[Numpy-discussion] using loadtxt to load a text file in to a numpy array

Wed Jan 15 07:38:57 EST 2014

On 01/15/2014 11:25 AM, Daπid wrote:
> On 15 January 2014 11:12, Hedieh Ebrahimi <hedieh.ebrahimi at amphos21.com
> <mailto:hedieh.ebrahimi at amphos21.com>> wrote:
>
>     I try to print my fileContent array after I read it and it looks
>     like this :
>
>     ["b'C:\\\\Users\\\\Documents\\\\Project\\\\mytextfile1.txt'"
>       "b'C:\\\\Users\\\\Documents\\\\Project\\\\mytextfile2.txt'"
>       "b'C:\\\\Users\\\\Documents\\\\Project\\\\mytextfile3.txt'"]
>
>     Why is this happening and how can I prevent it ?
>     Also if I have a line that starts like this in my file, python will
>     crash on me. how can i fix this ?
>
>
> What is wrong with this case?
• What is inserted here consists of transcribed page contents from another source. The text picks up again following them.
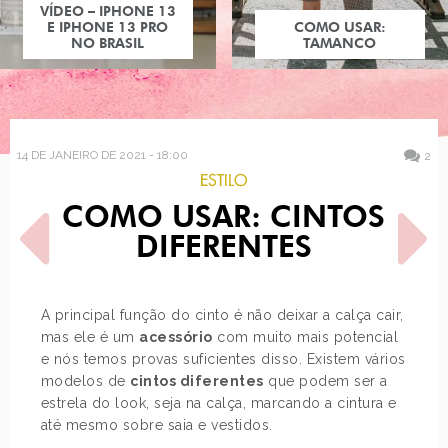
COMO USAR:
TAMANCO
14 DE JANEIRO DE 2021 - 18:00
2
ESTILO
COMO USAR: CINTOS
DIFERENTES
A principal função do cinto é não deixar a calça cair,
mas ele é um
acessório
com muito mais potencial
POST ANTERIOR
PRÓXIMO POST
e nós temos provas suficientes disso. Existem vários
COMO USAR: CAMISETA
MELHORES MAQUIAGENS
POLO
DE 2020
modelos de
cintos diferentes
que podem ser a
estrela do look, seja na calça, marcando a cintura e
até mesmo sobre saia e vestidos.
If you are concerned about the multiple
> backslashes, they are there because they are special symbols, and so
> they have to be escaped (you actually want a backslash, not whatever
> else they could mean).
>

you have the bytes representation and a duplicate slash in it.
Its due to unicode strings in python3.
A workaround that only works for ascii is:

np.loadtxt(file, dtype=bytes).astype(str)

for non ascii I guess you should use python directly as numpy would also 
require a python loop with explicit decoding.

Currently handling strings in python3 with numpy is even worse than 
before, you always have to go over bytes and do explicit decodes to get 
python strings out of ascii data.

What we might need in numpy is new string xtypes specifying encodings to 
allow sane conversion to python3 strings without the excessive memory 
usage of 4 byte unicode (ucs-4).
e.g. if its ascii reuse a (which currently maps to bytes)

     np.loadtxt(file, dtype='a')

for utf 8 data:

     d = np.loadtxt(file, dtype='utf8')

so that type(d[0]) is unicode and not bytes as is currently the case if 
you don't want to store your arrays in 4 bytes per character.